Task brief:
Set down exactly the entries below, beginning at their first line and ending at the line with "Document page, 1241x1754 pixels.".

Data entries:
=== Section Start ===
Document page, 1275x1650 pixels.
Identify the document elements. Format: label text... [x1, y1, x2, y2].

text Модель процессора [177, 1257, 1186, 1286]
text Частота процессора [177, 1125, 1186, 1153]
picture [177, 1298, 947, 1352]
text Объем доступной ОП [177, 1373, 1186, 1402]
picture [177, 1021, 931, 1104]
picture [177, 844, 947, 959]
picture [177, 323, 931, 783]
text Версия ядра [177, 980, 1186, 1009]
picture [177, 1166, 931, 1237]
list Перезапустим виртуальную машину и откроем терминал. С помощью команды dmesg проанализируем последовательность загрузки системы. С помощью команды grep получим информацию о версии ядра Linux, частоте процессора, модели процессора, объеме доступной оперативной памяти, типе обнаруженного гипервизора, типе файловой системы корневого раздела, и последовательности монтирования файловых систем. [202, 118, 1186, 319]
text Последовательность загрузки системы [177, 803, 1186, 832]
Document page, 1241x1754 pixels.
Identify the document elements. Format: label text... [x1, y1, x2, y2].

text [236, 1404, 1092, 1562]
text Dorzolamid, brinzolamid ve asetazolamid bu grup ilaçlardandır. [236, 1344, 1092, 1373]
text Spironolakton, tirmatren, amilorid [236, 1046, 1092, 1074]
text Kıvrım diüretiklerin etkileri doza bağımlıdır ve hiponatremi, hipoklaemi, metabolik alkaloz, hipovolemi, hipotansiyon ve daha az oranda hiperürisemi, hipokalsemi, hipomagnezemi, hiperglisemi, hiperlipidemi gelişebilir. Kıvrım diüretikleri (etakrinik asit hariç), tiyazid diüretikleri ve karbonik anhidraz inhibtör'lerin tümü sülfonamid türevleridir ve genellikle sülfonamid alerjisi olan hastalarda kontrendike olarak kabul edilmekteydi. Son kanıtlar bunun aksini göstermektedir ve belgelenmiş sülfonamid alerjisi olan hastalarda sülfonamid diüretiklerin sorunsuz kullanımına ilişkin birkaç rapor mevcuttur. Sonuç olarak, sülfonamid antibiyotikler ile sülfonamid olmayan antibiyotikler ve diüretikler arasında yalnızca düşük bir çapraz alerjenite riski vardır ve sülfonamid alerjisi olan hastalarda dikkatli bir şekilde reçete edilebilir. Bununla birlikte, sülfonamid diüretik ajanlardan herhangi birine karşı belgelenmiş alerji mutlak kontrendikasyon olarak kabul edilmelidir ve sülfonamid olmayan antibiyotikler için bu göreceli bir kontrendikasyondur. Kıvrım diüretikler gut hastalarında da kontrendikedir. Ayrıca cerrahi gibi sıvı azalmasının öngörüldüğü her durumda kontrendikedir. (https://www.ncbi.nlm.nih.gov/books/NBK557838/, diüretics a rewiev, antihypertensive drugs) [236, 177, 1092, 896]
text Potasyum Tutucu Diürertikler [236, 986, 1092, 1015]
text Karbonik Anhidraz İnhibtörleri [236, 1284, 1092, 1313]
=== Section End ===
Response to the task:
Document page, 1275x1650 pixels.
Identify the document elements. Format: label text... [x1, y1, x2, y2].

text Модель процессора [177, 1257, 1186, 1286]
text Частота процессора [177, 1125, 1186, 1153]
picture [177, 1298, 947, 1352]
text Объем доступной ОП [177, 1373, 1186, 1402]
picture [177, 1021, 931, 1104]
picture [177, 844, 947, 959]
picture [177, 323, 931, 783]
text Версия ядра [177, 980, 1186, 1009]
picture [177, 1166, 931, 1237]
list Перезапустим виртуальную машину и откроем терминал. С помощью команды dmesg проанализируем последовательность загрузки системы. С помощью команды grep получим информацию о версии ядра Linux, частоте процессора, модели процессора, объеме доступной оперативной памяти, типе обнаруженного гипервизора, типе файловой системы корневого раздела, и последовательности монтирования файловых систем. [202, 118, 1186, 319]
text Последовательность загрузки системы [177, 803, 1186, 832]
Document page, 1241x1754 pixels.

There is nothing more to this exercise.